Grandpa’s abuse of sugar and its sickly substitutes would be blamed for his dicky heart and the clogged arteries that finally led to his heart attack and early death.

Sugar. It’s the new arsenic.

The disruption army marches on – although, perhaps, the disruption theory is falling prey to disruption.

Melamine took over from wood – now wood is back in favour. Synthetic Sunfilter curtains took over from damask and heavy linen and real fabrics. Now real is in.

Television booted radio into touch, the computer put the typewriter out of work…

I brought back the no processed carb idea from New York where, in 1998, as the Sunday Times correspondent, I joined a 12-step programme for fatties and lost a huge amount of weight

My mother remodelled my father, he fought back and went back to his old ways.

Nobody these days bothers with landlines – cellphones with their ease of use have seen to that.

What is clear is that sugar is out of fashion. Not just that. It’s vilified as an addictive killer and the new fad is to cut it from one’s diet altogether.

You know something has taken hold when it moves into the public space as an accepted (and universally understood) concept.

Standing in line at the supermarket on Valentine’s Day, I heard an obviously smitten acne faced teenage boy call his teeth braced teenage girlfriend Sugar.

Affronted she turned to him, her indignant hands on slender hips: are you calling me fat? Do you think I eat sugar?

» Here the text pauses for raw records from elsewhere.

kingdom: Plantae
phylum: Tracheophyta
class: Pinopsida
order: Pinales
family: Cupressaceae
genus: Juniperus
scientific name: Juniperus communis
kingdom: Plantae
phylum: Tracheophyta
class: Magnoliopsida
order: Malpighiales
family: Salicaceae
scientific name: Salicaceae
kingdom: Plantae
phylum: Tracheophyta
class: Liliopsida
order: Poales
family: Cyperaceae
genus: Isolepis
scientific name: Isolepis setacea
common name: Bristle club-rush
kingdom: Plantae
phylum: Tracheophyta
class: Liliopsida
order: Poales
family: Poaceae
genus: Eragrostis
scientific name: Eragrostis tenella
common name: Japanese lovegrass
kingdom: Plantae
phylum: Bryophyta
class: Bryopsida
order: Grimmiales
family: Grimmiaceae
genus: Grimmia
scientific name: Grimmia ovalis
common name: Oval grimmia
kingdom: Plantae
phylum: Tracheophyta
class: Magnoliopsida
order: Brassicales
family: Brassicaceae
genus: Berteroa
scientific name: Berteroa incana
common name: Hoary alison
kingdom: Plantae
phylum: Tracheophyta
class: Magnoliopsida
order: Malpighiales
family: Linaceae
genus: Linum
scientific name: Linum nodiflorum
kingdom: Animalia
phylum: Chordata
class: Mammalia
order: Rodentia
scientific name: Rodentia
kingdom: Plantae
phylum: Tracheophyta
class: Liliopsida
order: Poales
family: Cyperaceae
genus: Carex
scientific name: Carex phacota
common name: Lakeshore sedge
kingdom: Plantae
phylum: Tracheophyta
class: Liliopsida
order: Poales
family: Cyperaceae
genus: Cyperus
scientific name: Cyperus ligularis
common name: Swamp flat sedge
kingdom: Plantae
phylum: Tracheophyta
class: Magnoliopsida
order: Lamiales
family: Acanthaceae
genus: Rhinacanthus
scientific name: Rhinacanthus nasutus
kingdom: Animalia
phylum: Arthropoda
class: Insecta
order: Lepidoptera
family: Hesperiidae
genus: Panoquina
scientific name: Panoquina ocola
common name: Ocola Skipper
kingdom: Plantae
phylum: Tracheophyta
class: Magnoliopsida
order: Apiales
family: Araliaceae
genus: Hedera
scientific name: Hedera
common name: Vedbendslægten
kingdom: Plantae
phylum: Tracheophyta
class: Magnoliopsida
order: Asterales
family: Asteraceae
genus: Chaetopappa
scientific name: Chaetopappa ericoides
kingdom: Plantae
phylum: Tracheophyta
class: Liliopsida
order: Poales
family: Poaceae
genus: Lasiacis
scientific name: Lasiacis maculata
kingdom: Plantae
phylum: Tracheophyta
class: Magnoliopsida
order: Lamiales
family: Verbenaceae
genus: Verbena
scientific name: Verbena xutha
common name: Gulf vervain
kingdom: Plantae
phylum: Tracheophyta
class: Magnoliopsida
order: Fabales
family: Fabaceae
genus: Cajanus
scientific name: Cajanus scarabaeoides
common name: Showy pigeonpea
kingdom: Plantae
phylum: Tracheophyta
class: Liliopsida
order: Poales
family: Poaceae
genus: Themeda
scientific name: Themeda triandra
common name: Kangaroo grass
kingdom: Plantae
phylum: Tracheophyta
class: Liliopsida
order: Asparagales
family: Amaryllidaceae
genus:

Sugar has become a swear word, a derogatory term. The young woman, with her hair in braids, her branded takkies and her fashionably ripped jeans found being called Sugar insulting.

There is a hulabaloo about Finance Minister Pravin Gordhan’s announcement in his Budget address that a tax on sugar will definitely be imposed later this year.

The sugar industry is up in arms. Jobs will be lost. Profits will fall.

And yet, does disruption not bring the chance for growth and diversification and change?

Now that sugar is out of fashion, perhaps its time for the sugar industry to morph into something different.

On the no sugar score, I feel a little smug.

I brought back the no processed carb idea from New York where, in 1998, as the Sunday Times correspondent, I joined a 12-step programme for fatties and lost a huge amount of weight.

Not compulsive overeaters – which most fat people are familiar with and which is the mother programme – but a stricter off shoot of OA called CEA-HOW. This programme demanded a rigid sugar, carbohydrate free diet as well as the consumption of very few calories. It worked! I was thin within months. Then fat again when I returned to chocolate and cake.

Remember this was years before Tim Noakes revolutionised the way we think and Banting became the new word for diet.

Tim Noakes’ disruption of the theory that Sugar Gives You Go – a sugar industry ad from a few decades ago – began a movement that worships fat, deplores gluten or carbohydrate, encourages the consumption of animal protein….

Hold onto your hat. There’ll be a new fad in a little while.

Maybe those sugar farmers should hang onto some of their seed.